▶ **Data shown**:
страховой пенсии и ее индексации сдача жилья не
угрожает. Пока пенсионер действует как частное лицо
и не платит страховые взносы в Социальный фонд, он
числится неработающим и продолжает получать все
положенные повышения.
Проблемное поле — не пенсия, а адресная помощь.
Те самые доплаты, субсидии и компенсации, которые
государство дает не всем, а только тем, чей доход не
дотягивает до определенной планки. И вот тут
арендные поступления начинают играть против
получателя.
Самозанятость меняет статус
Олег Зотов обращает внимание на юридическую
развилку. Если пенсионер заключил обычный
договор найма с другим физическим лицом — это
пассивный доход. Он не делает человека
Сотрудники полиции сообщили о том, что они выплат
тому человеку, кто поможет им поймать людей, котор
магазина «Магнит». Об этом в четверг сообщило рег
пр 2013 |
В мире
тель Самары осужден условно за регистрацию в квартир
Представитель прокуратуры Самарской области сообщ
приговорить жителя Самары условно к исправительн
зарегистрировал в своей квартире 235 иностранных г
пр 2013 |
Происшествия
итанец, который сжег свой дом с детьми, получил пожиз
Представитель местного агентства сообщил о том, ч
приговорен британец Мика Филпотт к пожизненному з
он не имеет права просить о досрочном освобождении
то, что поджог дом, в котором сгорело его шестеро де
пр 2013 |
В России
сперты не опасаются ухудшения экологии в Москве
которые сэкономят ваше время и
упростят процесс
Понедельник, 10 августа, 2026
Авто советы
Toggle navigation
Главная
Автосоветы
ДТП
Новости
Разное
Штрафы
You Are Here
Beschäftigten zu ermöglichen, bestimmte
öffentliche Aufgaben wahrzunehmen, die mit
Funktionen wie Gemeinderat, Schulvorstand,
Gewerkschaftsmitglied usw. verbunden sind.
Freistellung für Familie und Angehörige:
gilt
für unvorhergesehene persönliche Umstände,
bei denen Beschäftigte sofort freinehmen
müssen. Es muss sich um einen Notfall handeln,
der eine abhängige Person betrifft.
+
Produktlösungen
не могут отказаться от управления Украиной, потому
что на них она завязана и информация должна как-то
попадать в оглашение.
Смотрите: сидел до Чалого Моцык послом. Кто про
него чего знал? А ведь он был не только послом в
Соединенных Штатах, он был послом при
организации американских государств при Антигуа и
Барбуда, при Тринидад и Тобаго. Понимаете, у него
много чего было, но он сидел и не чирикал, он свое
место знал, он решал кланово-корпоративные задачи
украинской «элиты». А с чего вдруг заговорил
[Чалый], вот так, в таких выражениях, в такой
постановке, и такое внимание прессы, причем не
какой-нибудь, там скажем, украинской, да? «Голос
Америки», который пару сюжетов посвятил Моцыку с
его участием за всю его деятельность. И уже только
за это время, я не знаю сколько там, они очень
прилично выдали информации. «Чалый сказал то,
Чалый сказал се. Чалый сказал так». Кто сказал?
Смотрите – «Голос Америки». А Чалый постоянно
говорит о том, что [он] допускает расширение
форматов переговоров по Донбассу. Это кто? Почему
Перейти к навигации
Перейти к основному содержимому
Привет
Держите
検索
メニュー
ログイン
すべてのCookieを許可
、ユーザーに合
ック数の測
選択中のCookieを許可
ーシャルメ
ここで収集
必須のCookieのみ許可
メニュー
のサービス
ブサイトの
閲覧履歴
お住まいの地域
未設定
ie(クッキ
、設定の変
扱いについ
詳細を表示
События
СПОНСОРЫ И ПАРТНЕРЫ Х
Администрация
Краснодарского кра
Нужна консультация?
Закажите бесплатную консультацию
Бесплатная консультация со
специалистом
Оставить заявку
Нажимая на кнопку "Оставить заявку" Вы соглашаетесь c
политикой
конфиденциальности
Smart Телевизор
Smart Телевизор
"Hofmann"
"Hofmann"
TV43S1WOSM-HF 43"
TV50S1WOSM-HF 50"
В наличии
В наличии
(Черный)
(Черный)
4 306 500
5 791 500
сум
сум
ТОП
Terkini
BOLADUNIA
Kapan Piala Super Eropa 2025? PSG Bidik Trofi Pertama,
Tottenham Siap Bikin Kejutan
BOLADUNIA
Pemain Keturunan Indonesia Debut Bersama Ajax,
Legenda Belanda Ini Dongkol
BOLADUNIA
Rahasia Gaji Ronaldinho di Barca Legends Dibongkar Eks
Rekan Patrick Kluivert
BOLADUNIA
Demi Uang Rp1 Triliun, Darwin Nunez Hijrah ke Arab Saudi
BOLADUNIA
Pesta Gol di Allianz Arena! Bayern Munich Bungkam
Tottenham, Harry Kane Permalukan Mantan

▶ **Task prompt**: Give the material again, complete and unaltered.

▶ **Expected answer**:
страховой пенсии и ее индексации сдача жилья не
угрожает. Пока пенсионер действует как частное лицо
и не платит страховые взносы в Социальный фонд, он
числится неработающим и продолжает получать все
положенные повышения.
Проблемное поле — не пенсия, а адресная помощь.
Те самые доплаты, субсидии и компенсации, которые
государство дает не всем, а только тем, чей доход не
дотягивает до определенной планки. И вот тут
арендные поступления начинают играть против
получателя.
Самозанятость меняет статус
Олег Зотов обращает внимание на юридическую
развилку. Если пенсионер заключил обычный
договор найма с другим физическим лицом — это
пассивный доход. Он не делает человека
Сотрудники полиции сообщили о том, что они выплат
тому человеку, кто поможет им поймать людей, котор
магазина «Магнит». Об этом в четверг сообщило рег
пр 2013 |
В мире
тель Самары осужден условно за регистрацию в квартир
Представитель прокуратуры Самарской области сообщ
приговорить жителя Самары условно к исправительн
зарегистрировал в своей квартире 235 иностранных г
пр 2013 |
Происшествия
итанец, который сжег свой дом с детьми, получил пожиз
Представитель местного агентства сообщил о том, ч
приговорен британец Мика Филпотт к пожизненному з
он не имеет права просить о досрочном освобождении
то, что поджог дом, в котором сгорело его шестеро де
пр 2013 |
В России
сперты не опасаются ухудшения экологии в Москве
которые сэкономят ваше время и
упростят процесс
Понедельник, 10 августа, 2026
Авто советы
Toggle navigation
Главная
Автосоветы
ДТП
Новости
Разное
Штрафы
You Are Here
Beschäftigten zu ermöglichen, bestimmte
öffentliche Aufgaben wahrzunehmen, die mit
Funktionen wie Gemeinderat, Schulvorstand,
Gewerkschaftsmitglied usw. verbunden sind.
Freistellung für Familie und Angehörige:
gilt
für unvorhergesehene persönliche Umstände,
bei denen Beschäftigte sofort freinehmen
müssen. Es muss sich um einen Notfall handeln,
der eine abhängige Person betrifft.
+
Produktlösungen
не могут отказаться от управления Украиной, потому
что на них она завязана и информация должна как-то
попадать в оглашение.
Смотрите: сидел до Чалого Моцык послом. Кто про
него чего знал? А ведь он был не только послом в
Соединенных Штатах, он был послом при
организации американских государств при Антигуа и
Барбуда, при Тринидад и Тобаго. Понимаете, у него
много чего было, но он сидел и не чирикал, он свое
место знал, он решал кланово-корпоративные задачи
украинской «элиты». А с чего вдруг заговорил
[Чалый], вот так, в таких выражениях, в такой
постановке, и такое внимание прессы, причем не
какой-нибудь, там скажем, украинской, да? «Голос
Америки», который пару сюжетов посвятил Моцыку с
его участием за всю его деятельность. И уже только
за это время, я не знаю сколько там, они очень
прилично выдали информации. «Чалый сказал то,
Чалый сказал се. Чалый сказал так». Кто сказал?
Смотрите – «Голос Америки». А Чалый постоянно
говорит о том, что [он] допускает расширение
форматов переговоров по Донбассу. Это кто? Почему
Перейти к навигации
Перейти к основному содержимому
Привет
Держите
検索
メニュー
ログイン
すべてのCookieを許可
、ユーザーに合
ック数の測
選択中のCookieを許可
ーシャルメ
ここで収集
必須のCookieのみ許可
メニュー
のサービス
ブサイトの
閲覧履歴
お住まいの地域
未設定
ie(クッキ
、設定の変
扱いについ
詳細を表示
События
СПОНСОРЫ И ПАРТНЕРЫ Х
Администрация
Краснодарского кра
Нужна консультация?
Закажите бесплатную консультацию
Бесплатная консультация со
специалистом
Оставить заявку
Нажимая на кнопку "Оставить заявку" Вы соглашаетесь c
политикой
конфиденциальности
Smart Телевизор
Smart Телевизор
"Hofmann"
"Hofmann"
TV43S1WOSM-HF 43"
TV50S1WOSM-HF 50"
В наличии
В наличии
(Черный)
(Черный)
4 306 500
5 791 500
сум
сум
ТОП
Terkini
BOLADUNIA
Kapan Piala Super Eropa 2025? PSG Bidik Trofi Pertama,
Tottenham Siap Bikin Kejutan
BOLADUNIA
Pemain Keturunan Indonesia Debut Bersama Ajax,
Legenda Belanda Ini Dongkol
BOLADUNIA
Rahasia Gaji Ronaldinho di Barca Legends Dibongkar Eks
Rekan Patrick Kluivert
BOLADUNIA
Demi Uang Rp1 Triliun, Darwin Nunez Hijrah ke Arab Saudi
BOLADUNIA
Pesta Gol di Allianz Arena! Bayern Munich Bungkam
Tottenham, Harry Kane Permalukan Mantan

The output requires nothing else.